Going public has become a rite of passage for the brightest companies in Silicon Valley, allowing tech firms to collect masses of money and catapult themselves towards a high valuation.

The mobile payments firm Square became only the latest tech company to file for an initial public offering (IPO) last week, according to reports from Bloomberg.

But what other firms from the lucrative technology sector are likely to launch themselves onto the public market in the near future? CBR gives you the rundown.

1. Veracode

Veracode is a cloud-based company specialising in application security. Operating out of Burlington, Massachusetts, the firm has been running since 2006.

In March of this year the company was reported as confidentially filing for a IPO with the US securities authority, having apparently gone so far as to have picked out underwriters.

Such a move was said by Fortune, an American business magazine, to be likely to double Veracode’s value to $900m (£580m) if it went ahead, not that far away from the prestigious "unicorn" valuation of $1bn.

2. Cloudera

Despite the name, Cloudera is primarily focused on analytics, selling a variation on the Hadoop software used to manage business data.

Its quick rise, with revenues of more than $100m for 2014, has led many to speculate and hope for a move onto public markets, rumours being stoked up in February following reports from VentureBeat.

However Cloudera eventually pushed back on these, with company officials denying that there was any plan in the offing.

3. Uber

It has been a tough few months for the taxi-hailing app creator Uber, with the company facing regulatory pushback from a number of countries around the world.

Even so the firm appears to have scale on its mind, a publicly leaked email from chief executive Travis Kalanick having revealed the firm is planning on spending more than $1bn in the country alone.

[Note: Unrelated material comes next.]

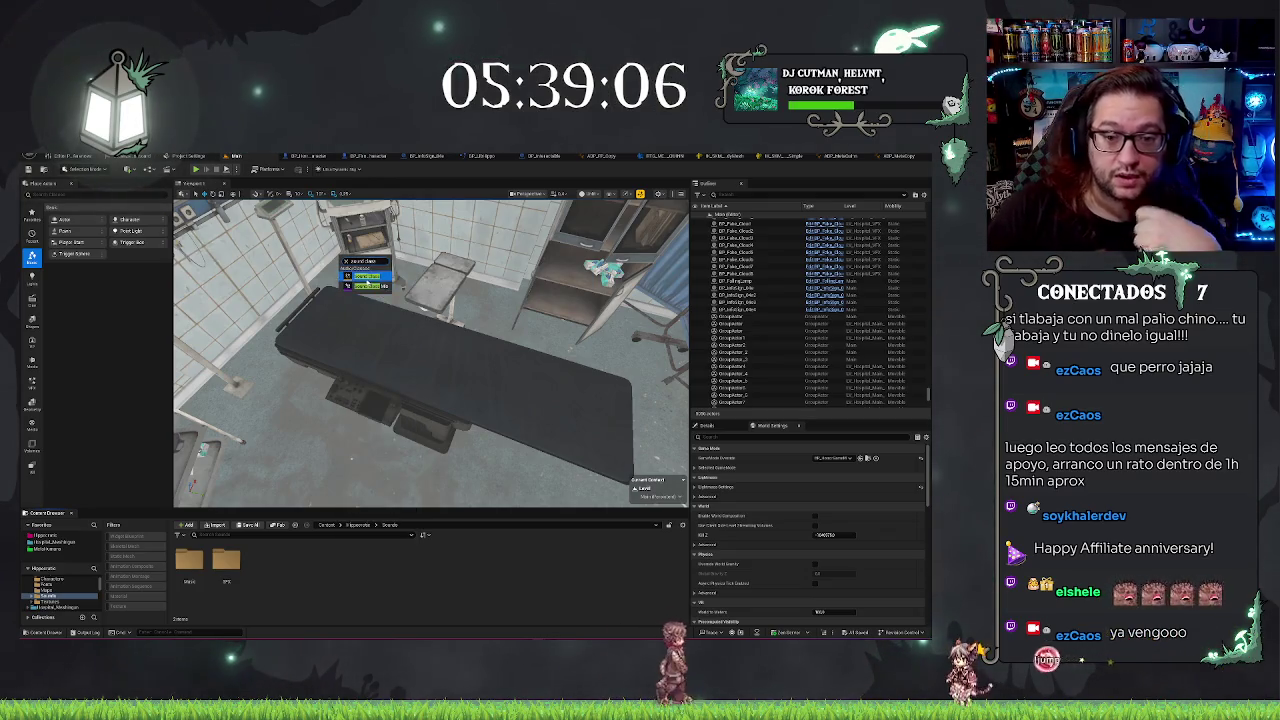
pyautogui.click(365, 280)
pyautogui.write('aster')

Such spending will have to be backed up by something, and the attention Uber has attracted from the media for its pioneering of the so-called "sharing economy" has raised interest in a potential IPO that is unlikely to desist.

4. Airbnb

Another company with staggering growth and a strong profile in the sharing economy, Airbnb allows property owners to become part-time landlords by renting out their homes to strangers while they are away.

At the end of last month the firm was reportedly valued at $25.5bn following a $1.5bn funding round, according to CNN, the service having rolled out to almost every country in the world and more than 34,000 cities.

Whether this growth can be sustained remains to be seen, but such multiples mean that a public offering could prove irresistable in the long run.

5. Snapchat

Often companies will keep schtum about any potential IPO for as long as possible, only revealing the news when the documents have been filed.

As such the comments in May of Evan Spiegel, chief executive of the messaging company Snapchat, which forces messages to be deleted after a certain time, came as a shock.

"We need to IPO; we have a plan to do that," he said at the end of that month at a tech conference in southern California. "An IPO is really important." As such do not be surprised when the Snapchat ticker appears on the stock exchange.